Two shots of Bombay Saphire with some tonic water upon coming home from a long meeting between the Union and the Company. Followed up later by a nice glass of Buchanan's Scotch with a tad of water. Nightcap of Maker's Mark with a tad of Orange juice. I don't know if it is a good idea to wash down my blood pressure pills with MM, but what the hell . . .


----------



## katietilley (Feb 12, 2006)

Jeff said:


> So how did you like it? I thought it was excellent and would certainly buy it again.
> 
> ​


Yes, thats the stuff! 
I liked it very much (perhaps too much). I don't usually drink a champagne but like to have a bottle or 2 around for special days (like mondays, tuesdays etc ).
katie


----------



## cameroncouch02 (Sep 22, 2005)

ky toker said:


> Slow down there mister! Nice drink though.

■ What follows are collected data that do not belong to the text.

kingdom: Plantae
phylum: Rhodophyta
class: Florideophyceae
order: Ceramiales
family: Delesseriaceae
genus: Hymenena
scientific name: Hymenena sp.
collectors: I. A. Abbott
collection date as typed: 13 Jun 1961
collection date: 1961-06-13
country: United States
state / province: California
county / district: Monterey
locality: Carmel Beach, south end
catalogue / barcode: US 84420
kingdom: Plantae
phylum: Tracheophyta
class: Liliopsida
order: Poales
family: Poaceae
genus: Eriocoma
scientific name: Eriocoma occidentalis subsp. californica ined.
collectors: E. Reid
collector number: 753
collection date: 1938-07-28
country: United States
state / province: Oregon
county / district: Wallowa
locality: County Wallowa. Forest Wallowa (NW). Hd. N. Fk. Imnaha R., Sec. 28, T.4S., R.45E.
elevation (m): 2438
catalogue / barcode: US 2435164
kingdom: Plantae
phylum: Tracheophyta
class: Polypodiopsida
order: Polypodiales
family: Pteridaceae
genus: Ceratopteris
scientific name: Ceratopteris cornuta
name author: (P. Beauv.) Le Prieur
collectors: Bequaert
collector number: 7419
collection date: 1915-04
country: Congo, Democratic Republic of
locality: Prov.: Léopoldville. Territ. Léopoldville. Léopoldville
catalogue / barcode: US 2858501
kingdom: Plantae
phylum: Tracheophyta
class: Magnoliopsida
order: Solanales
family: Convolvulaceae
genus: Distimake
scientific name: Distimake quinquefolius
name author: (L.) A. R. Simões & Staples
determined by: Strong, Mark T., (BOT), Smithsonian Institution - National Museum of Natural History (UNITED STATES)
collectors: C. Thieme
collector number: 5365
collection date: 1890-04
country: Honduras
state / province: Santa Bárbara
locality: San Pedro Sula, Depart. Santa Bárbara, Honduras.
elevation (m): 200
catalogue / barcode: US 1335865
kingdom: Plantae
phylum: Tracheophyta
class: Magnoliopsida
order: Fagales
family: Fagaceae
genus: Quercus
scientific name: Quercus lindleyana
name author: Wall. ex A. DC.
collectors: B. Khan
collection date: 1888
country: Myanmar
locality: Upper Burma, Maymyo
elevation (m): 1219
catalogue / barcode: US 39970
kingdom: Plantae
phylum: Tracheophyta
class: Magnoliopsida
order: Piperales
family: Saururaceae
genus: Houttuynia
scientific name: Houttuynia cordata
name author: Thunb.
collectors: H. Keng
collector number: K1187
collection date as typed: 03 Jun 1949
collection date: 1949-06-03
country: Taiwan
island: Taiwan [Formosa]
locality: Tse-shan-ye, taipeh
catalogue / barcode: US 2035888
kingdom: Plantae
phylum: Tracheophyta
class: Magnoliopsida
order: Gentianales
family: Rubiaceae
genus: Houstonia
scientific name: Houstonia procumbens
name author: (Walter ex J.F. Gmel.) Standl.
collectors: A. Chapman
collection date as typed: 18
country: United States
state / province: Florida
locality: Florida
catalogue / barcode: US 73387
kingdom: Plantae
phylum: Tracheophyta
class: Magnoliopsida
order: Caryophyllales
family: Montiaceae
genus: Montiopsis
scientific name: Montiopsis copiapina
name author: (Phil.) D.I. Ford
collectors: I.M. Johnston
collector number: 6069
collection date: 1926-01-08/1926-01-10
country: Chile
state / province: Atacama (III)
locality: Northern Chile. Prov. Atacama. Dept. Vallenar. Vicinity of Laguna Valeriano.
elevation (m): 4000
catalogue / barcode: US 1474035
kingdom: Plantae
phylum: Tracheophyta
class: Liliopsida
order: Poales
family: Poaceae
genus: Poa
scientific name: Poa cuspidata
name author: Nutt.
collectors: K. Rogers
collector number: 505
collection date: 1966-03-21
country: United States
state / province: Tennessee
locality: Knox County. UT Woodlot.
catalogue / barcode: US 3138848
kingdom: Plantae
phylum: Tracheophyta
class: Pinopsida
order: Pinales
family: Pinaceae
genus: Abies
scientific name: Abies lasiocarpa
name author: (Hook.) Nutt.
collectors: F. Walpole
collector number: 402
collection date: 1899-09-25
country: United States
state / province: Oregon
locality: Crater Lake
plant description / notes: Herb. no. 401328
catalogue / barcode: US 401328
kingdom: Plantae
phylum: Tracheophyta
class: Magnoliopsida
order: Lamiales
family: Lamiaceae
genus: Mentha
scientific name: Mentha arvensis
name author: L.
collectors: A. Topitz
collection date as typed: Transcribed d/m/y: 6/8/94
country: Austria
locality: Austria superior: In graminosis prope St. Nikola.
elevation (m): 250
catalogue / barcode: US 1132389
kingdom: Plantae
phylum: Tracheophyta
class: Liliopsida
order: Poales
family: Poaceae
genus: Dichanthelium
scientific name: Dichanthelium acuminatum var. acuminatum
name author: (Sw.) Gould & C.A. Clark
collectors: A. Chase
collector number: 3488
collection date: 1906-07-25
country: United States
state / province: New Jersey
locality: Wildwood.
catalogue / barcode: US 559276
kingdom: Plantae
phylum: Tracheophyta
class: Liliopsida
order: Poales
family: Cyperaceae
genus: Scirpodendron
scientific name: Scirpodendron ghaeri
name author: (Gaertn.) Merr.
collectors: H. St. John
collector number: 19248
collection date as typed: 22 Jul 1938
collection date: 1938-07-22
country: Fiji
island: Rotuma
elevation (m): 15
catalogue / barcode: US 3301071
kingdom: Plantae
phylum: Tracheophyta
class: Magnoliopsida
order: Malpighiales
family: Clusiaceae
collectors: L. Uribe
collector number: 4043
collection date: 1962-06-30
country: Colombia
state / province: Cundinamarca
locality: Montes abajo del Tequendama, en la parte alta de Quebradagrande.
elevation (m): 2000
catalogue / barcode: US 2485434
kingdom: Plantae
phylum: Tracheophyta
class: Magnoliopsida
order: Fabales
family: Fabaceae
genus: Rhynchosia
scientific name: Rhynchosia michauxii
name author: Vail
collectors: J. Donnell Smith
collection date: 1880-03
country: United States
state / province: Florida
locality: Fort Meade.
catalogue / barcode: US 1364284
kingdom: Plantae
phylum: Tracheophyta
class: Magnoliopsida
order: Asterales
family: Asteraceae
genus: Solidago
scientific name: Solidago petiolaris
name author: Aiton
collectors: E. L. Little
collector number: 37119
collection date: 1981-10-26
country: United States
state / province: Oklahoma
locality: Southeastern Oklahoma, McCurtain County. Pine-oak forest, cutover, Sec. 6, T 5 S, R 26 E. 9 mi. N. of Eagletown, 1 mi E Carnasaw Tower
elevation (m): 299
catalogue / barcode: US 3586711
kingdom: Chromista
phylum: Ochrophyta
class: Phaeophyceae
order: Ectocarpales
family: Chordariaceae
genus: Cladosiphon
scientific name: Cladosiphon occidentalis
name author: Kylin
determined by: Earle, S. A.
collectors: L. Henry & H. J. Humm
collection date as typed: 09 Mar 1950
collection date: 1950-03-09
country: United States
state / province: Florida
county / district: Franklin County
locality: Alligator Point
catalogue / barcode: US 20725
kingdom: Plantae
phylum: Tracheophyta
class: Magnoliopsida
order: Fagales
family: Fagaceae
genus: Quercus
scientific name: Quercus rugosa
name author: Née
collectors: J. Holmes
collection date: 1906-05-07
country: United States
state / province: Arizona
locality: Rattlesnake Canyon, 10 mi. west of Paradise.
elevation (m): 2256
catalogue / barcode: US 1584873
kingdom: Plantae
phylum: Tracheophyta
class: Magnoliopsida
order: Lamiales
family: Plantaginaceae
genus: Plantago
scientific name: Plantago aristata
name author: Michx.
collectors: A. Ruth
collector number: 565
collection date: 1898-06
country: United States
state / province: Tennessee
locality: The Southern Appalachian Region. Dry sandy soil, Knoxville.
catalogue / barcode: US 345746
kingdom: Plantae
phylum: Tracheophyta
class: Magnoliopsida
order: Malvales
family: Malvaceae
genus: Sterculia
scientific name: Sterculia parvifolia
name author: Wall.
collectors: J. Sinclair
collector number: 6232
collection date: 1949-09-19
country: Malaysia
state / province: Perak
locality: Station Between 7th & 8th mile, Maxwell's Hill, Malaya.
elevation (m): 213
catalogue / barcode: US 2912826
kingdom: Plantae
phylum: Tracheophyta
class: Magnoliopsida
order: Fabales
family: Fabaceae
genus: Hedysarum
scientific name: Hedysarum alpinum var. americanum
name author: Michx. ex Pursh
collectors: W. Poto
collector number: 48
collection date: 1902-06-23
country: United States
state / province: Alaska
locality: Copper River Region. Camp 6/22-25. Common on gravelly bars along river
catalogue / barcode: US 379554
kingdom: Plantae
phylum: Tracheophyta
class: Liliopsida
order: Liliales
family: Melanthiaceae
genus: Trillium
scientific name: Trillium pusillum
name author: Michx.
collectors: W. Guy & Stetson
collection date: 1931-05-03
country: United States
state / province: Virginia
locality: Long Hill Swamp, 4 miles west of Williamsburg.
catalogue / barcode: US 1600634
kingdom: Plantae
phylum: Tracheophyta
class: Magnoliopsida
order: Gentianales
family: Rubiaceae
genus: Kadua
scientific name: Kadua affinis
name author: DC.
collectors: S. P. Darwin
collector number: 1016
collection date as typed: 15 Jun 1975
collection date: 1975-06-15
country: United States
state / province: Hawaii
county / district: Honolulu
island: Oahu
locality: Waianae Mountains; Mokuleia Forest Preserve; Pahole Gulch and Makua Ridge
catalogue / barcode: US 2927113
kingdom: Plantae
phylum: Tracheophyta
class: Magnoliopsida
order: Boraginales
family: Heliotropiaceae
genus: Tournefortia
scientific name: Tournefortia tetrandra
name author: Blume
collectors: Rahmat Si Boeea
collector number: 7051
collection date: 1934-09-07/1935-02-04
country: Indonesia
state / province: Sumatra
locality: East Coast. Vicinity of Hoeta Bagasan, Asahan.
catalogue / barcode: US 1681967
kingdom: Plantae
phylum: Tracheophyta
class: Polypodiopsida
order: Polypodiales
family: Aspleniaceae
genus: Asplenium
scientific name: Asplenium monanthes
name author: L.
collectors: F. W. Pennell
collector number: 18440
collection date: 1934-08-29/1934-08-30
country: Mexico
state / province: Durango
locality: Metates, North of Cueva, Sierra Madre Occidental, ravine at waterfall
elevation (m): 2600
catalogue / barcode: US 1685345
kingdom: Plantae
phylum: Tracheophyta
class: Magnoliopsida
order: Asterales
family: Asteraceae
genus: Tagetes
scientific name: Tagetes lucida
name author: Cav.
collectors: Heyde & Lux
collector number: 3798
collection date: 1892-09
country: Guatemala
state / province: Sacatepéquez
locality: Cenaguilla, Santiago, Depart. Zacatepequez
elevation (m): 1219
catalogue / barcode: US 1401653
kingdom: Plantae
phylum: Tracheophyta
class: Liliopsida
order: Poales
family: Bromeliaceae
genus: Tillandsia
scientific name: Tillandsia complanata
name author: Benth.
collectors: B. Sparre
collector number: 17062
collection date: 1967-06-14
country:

Should have seen it man. It got crazier as the night went on. I swtiched to a Large Cherry Limeade from Sonic for work.


----------



## bigALemos (Jun 1, 2005)

good old even williams, never fails


----------



## cadillac cracker (Jan 23, 2006)

I'm sippin some Hennessy With a Cusano 18...great combo!


----------



## clampdown (Feb 7, 2006)

Strange combo, a Maryland Sangria. MD court ruled that local wineries cant sell to restaruants. Which menas the death to some good places. I am drinking the Sangria and waiting for my brother in law and father in law to come over so I can smoke a Bolivar Churchill and a CAO MX 2. YUM


----------